## [To do]
Everything in the records must appear again exactly, except the images.

## [Excerpted records]
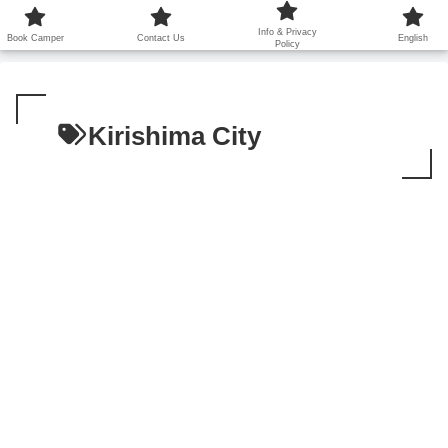
鹿児島から世界に笑顔を広げます！
Info & Privacy
Book Camper
Contact Us
English
Policy
Kirishima City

## [Answer for the task]
鹿児島から世界に笑顔を広げます！
Info & Privacy
Book Camper
Contact Us
English
Policy
Kirishima City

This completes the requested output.